Roy and Barbara and another friend, Yvonne O’Brian, became a regular threesome for long, gossipy lunches at the East Side’s most fashionable restaurants. Yvonne was married to Jack O’Brian of Hearst, one of the first TV columnists. At a lunch at “21,” the two women once took from Roy a pair of his cuff links they admired, in the shape of leopards jumping, and discovered they were the right size for their fingers. They wore them out of the restaurant as rings and never gave them back. One of Yvonne’s daughters still has hers.

Barbara said she and Roy were never intimate, their physical contact limited to “a peck on the cheek.” He never told her he was gay; she never made it clear when she realized he was. It was a time homosexuality carried serious cultural and legal stigmas; until 1962, same-sex activity was a crime in all fifty states. On his deathbed, he was still denying rumors that he was dying of HIV/AIDS and threatened to sue anyone who said he was. Then muckraking columnist Jack Anderson revealed that Roy was part of an AIDS trial at the National Institutes of Health. When he died, the NIH listed a virus linked to AIDS as a secondary cause of death. A square for him in the Memorial AIDS Quilt labels him “Bully. Coward. Victim.”

In retrospect, Barbara said, he might have portrayed her as his romantic partner “because I was his claim to heterosexuality.” By then, at least, she understood what he had hidden for so long.


In the fall of 1960, Barbara got yet another panicky call from her mother.

Her father finally seemed to be recovering from his attempted suicide and the collapse of the Café de Paris two years earlier.
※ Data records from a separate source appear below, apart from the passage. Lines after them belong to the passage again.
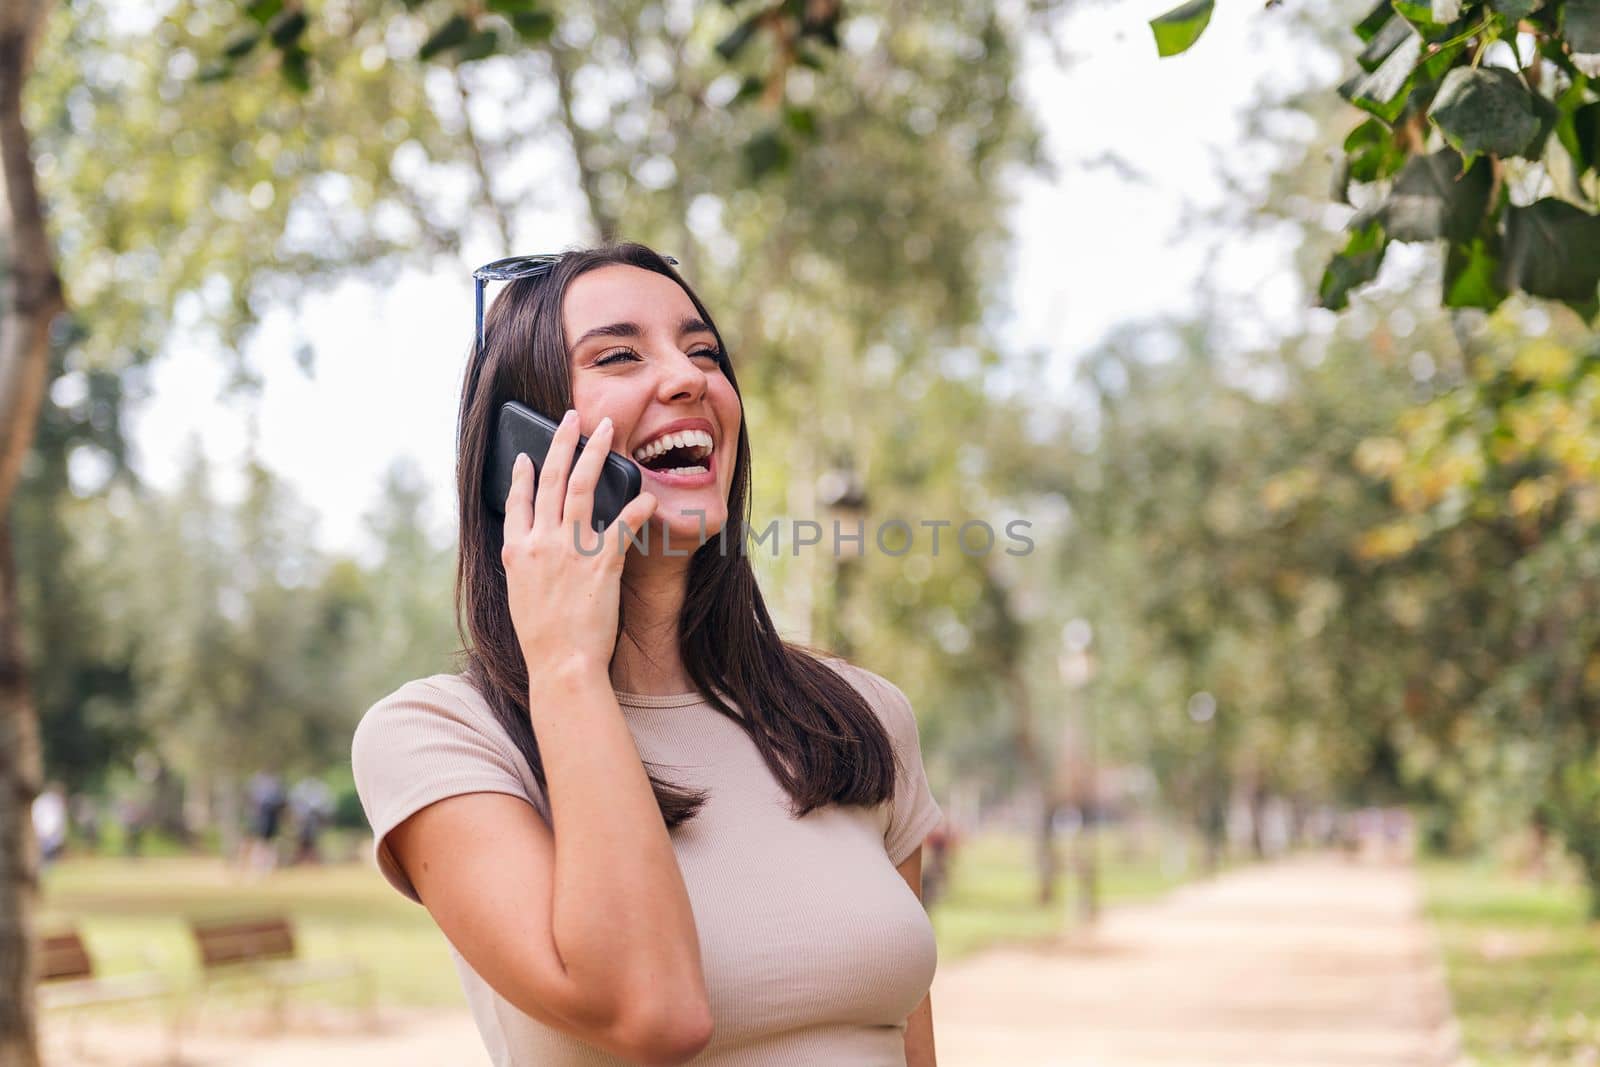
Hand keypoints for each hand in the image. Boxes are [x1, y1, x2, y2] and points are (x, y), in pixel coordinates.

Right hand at [501, 410, 658, 676]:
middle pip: (549, 480)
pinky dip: (636, 506)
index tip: (526, 456)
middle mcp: (541, 543)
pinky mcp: (601, 562)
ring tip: (606, 430)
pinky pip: (622, 524)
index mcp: (516, 552)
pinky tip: (648, 493)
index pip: (517, 502)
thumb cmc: (543, 640)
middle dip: (561, 443)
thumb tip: (514, 550)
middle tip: (571, 418)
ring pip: (580, 487)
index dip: (521, 475)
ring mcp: (570, 550)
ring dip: (594, 453)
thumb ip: (519, 567)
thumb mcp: (518, 597)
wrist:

He had landed a contract to stage shows at the Tropicana Hotel in Las Vegas, and he and Dena and Jackie had moved there. Now Dena was on the phone, telling Barbara that her father had to cancel a planned trip to New York. “He can’t, or he’ll be arrested,” she said in the desperate voice her daughter knew too well. He was still dealing with the Internal Revenue Service over his failure to pay taxes for his nightclub, now defunct, and he had missed the latest court date in New York. For that, a warrant had been issued for his arrest.

Roy happened to call that night, she said, and he insisted they get together to talk about it. A week later, the warrant against her father was dropped in a process that was surely extralegal.

Roy Cohn was a master fixer.

“He had strong connections and friendships with most of the major judges in New York,” Barbara said. His father, Albert Cohn, had been a judge. “Over the years, for one reason or another, Roy had done a lot of favors for various judges and politicians.” He never told her how he had made her father’s legal problem evaporate, but she assumed that he asked someone powerful for a favor and got it. “Roy was like a godfather,” Barbara said—a godfather of the Mafia sort, not of the religious variety. “You do a favor for me, I do a favor for you.”

For nearly a half-century, Barbara told almost no one what he had done for her, not even when friends expressed mystification about her relationship with such a controversial figure, a man who, among other things, was charged three times with professional misconduct and later became a mentor to Donald Trump. For Barbara, unsavory allegations and even Mob ties weren’t necessarily disqualifying; protecting her family came first. Like her emergency loan from gangster Louis Chesler to repay her father’s debts, a powerful man with a shady reputation once again had provided a safety net when she needed one.

“I knew all his faults, but I could never forget what he had done for my father,” she said of Roy. And for her. The day would come when she would return the favor.